Lastly, the simulator sickness, presence, and usability Questionnaires mainly served as control variables to check the similarity between conditions. All results between conditions are similar and adequate. Thus, variables were controlled successfully.

Based on a solid ground of VR-based methodology in studying human behaviors in the movement period of an emergency evacuation (Kinateder and Warren 2016; Vilar et al. 2014; Duarte et al. 2014), this study took the novelty of exploring the influence of pre-emergency engagement on evacuation behaviors during the pre-evacuation period (Rahouti et al. 2020; Kuligowski and Hoskins 2010). In summary, our VR-based evacuation study successfully reproduced the inefficiency of the ISO-type evacuation alarm, the negative influence of pre-emergency engagement on evacuation efficiency, and the different evacuation behaviors similar to the literature (Gershon et al. 2012; SFPE, 2019; Zhao et al. 2009; Averill et al. 2019) and also elicited the needs for the development of the next generation of evacuation alarms. The study confirmed the effectiveness of the presented methodology, contributing to a deeper understanding of human–media interaction that will eventually improve human safety in buildings.

5 Limitation

As we understood that, the best way to verify the effectiveness of VR as a helpful way for studying human behaviors during the pre-evacuation period (danger situation) is to replicate a real-life experimental scene and compare simulation data with real experiment results (Arias et al. 2019; Bourhim and Cherkaoui 2020). However, this would still put people in risks. In our study, where we measured participants' emergency responses to the ISO-type evacuation alarm in a critical situation, we could only verify that the participants' behavior was consistent with what occurred in critical situations reported in the literature (e.g., fires and terrorist attacks). To be precise, referring to the phenomenon that, after hearing the alarm, people engaged in a task do not immediately decide to evacuate. Furthermore, our virtual setup can be an essential reference for exploring/testing the next generation of alarm proposals for future studies.
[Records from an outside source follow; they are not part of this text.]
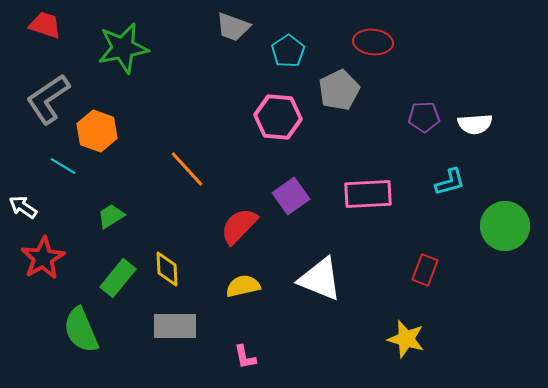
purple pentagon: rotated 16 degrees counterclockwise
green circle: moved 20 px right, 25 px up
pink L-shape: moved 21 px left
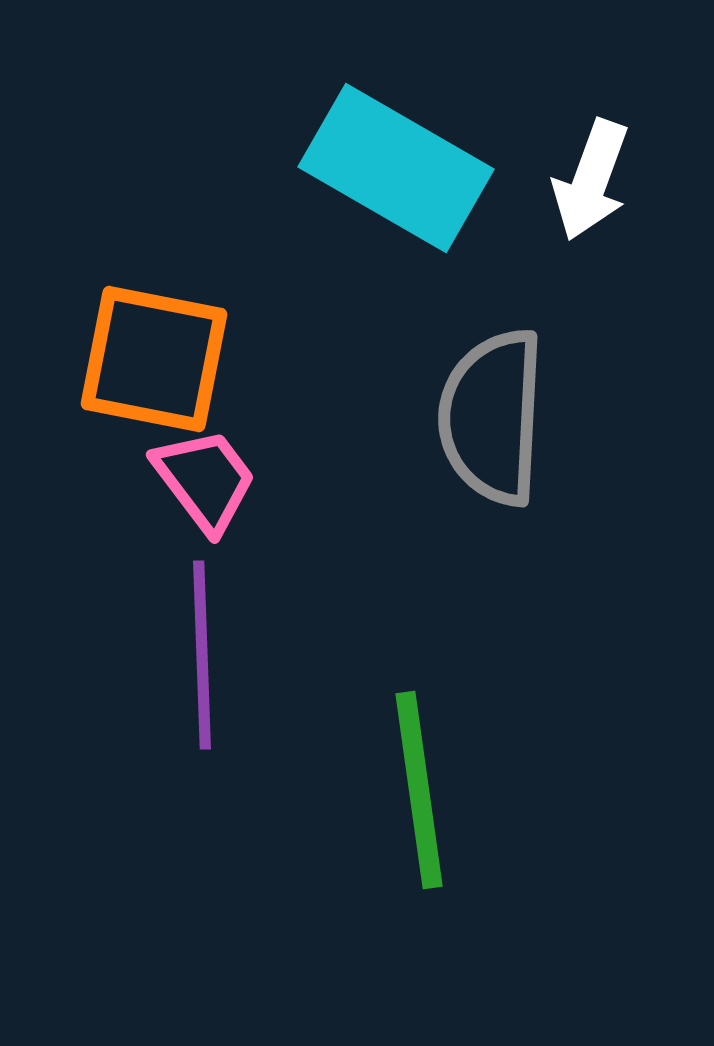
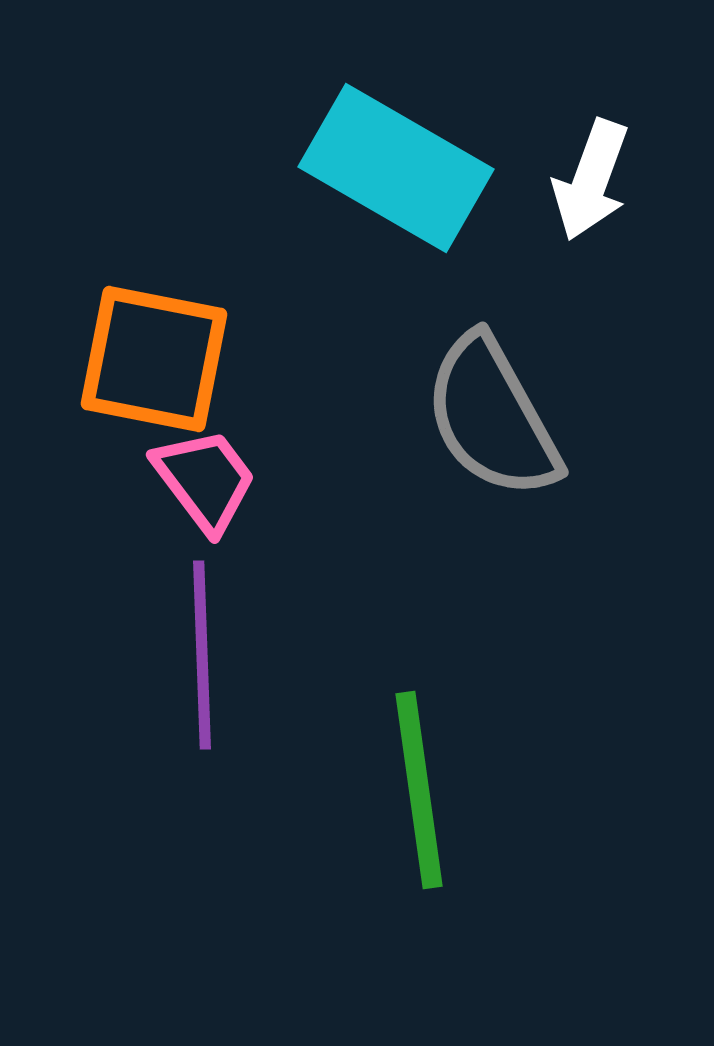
gray semicircle: rotated 32 degrees counterclockwise
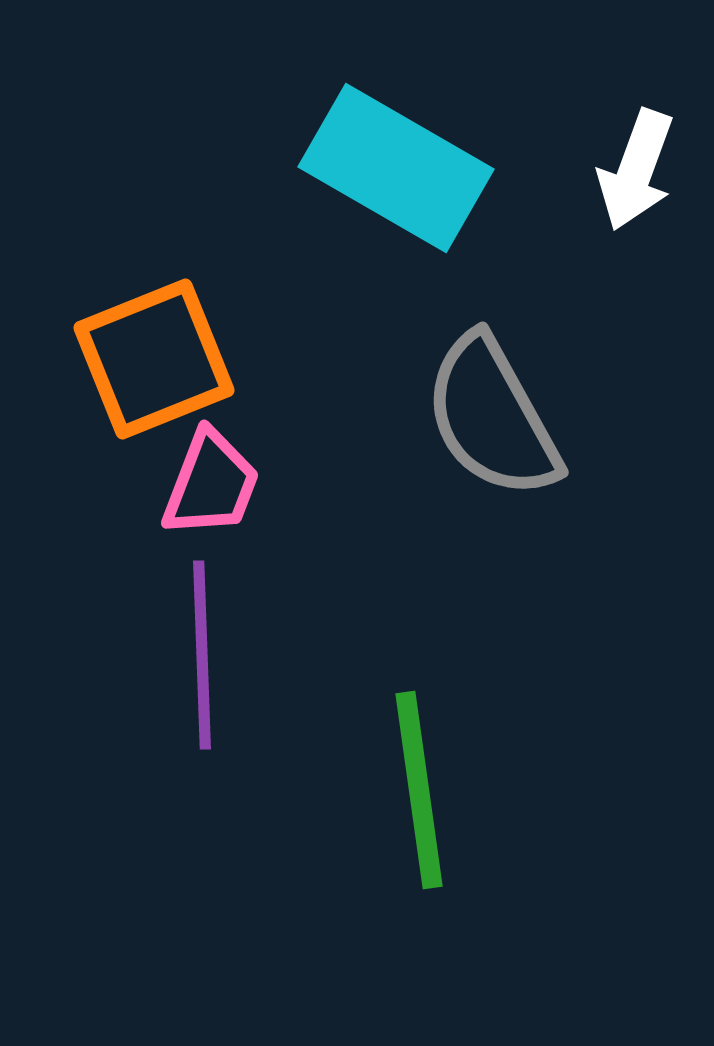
white arrow: moved 45 px right, 10 px up
orange square: rotated 33 degrees counterclockwise
pink trapezoid: moved 6 px right, 4 px down; rotated 58 degrees clockwise
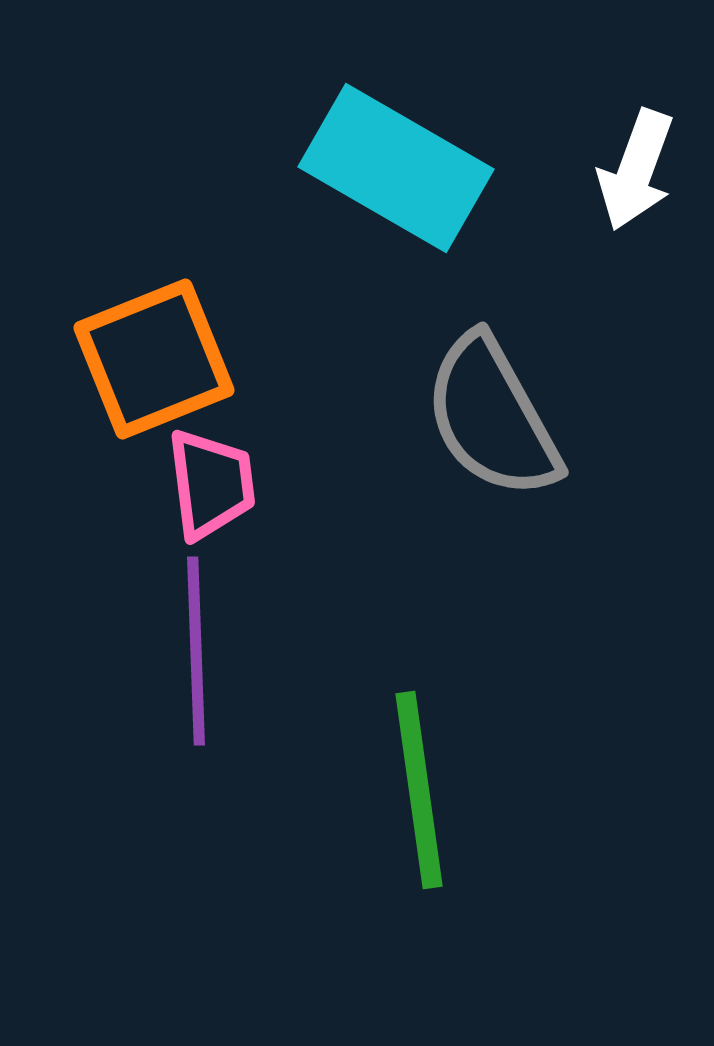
pink trapezoid: rotated 28 degrees counterclockwise
purple line: moved 6 px left, 4 px up
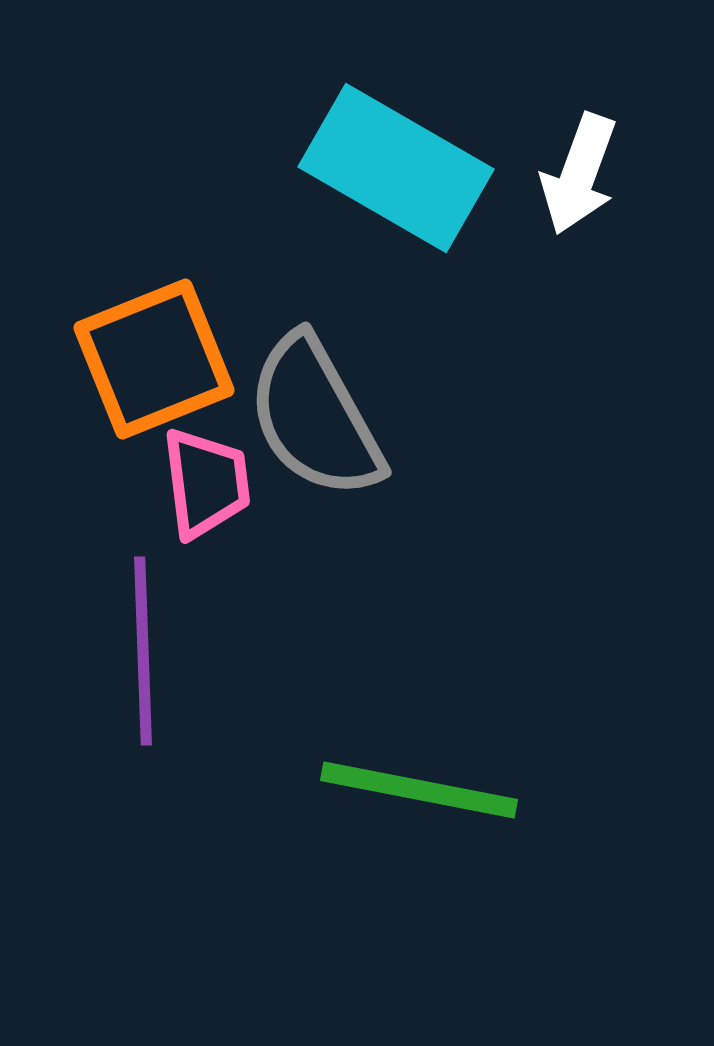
white arrow: moved 57 px left, 4 px down
gray semicircle: moved 177 px left
pink trapezoid: moved 5 px left, 1 px up
purple line: moved 53 px left
green line: rotated 71 degrees counterclockwise
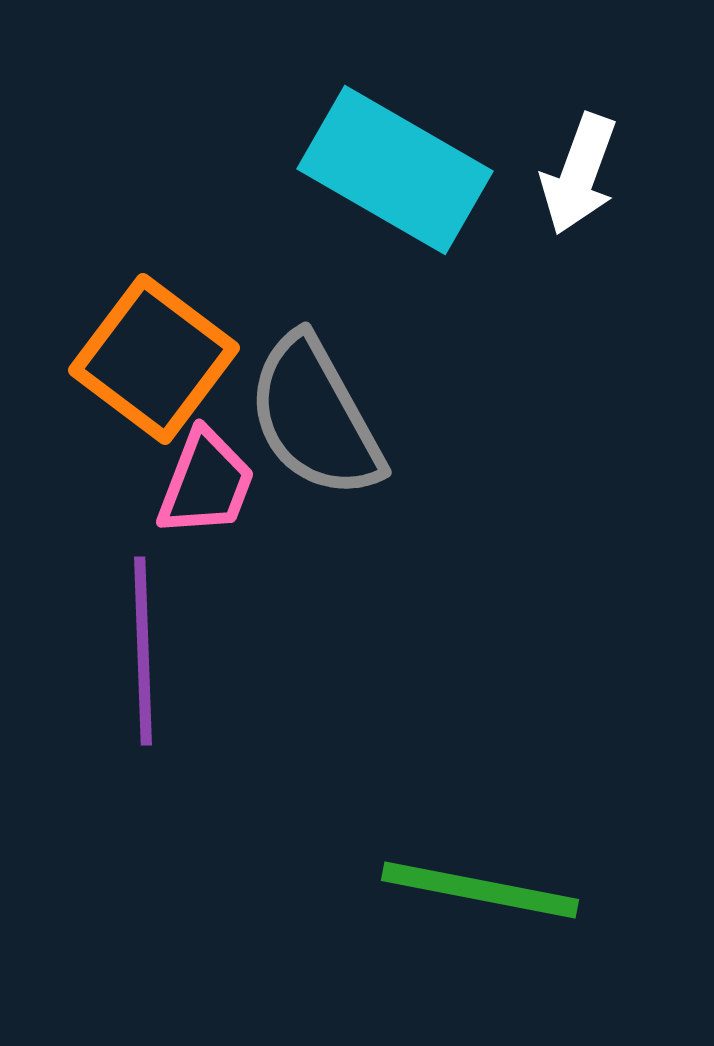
cyan rectangle: moved 1 px left, 2 px down
orange square: rotated 31 degrees counterclockwise
pink trapezoid: rotated 28 degrees clockwise
green line: moved 61 px right, 100 px down
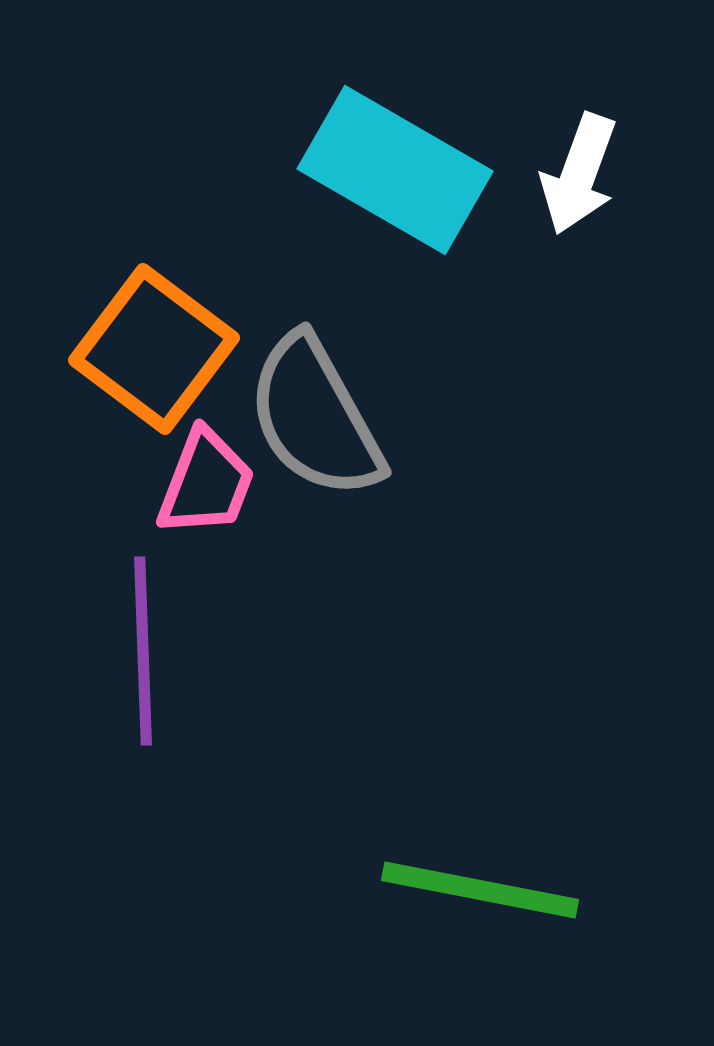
orange square: moved 10 px up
Compared to real situations, our experimental settings were relatively simple, for example: (1) no virtual settings of detailed information-seeking and preparation behaviors that allow participants to perform during the pre-evacuation period, such as communicating with other occupants, collecting personal belongings and getting dressed (Lin et al. 2020); (2) the current VR setup involved only visual and audible stimuli, yet, for a real situation, smell, tactile and haptic information should be considered for producing more immersive experiences, improving ecological validity (SEFP 2019); and (3) no interaction possible with the virtual receptionist after participants reached back to it, and their behavior intention can only be verified through interviews. However, it would not otherwise be possible to study pre-evacuation human behavior in such depth without VR technology. Future improvements of VE settings are needed.

We did not consider the effect of “social influence” on behavior compliance (Kinateder and Warren 2016). In building environments, occupants are not alone, and they have connections/bonds with others for different reasons (SFPE 2019). Building occupants will try to fit social norms and behave what other people expect, influencing their emergency reactions/responses toward the alarm when situations occur (Lovreglio et al. 2014). In future study, other building occupants should be inserted in the VE, and the influence of different roles such as manager or customs should also be considered (Nilsson and Johansson 2009).

In the near future, many of the issues and future works aforesaid might be addressed, and some of them may contribute with new methods and others using new approaches to investigate human compliance behaviors. This work intends to answer a little question of many that will remain.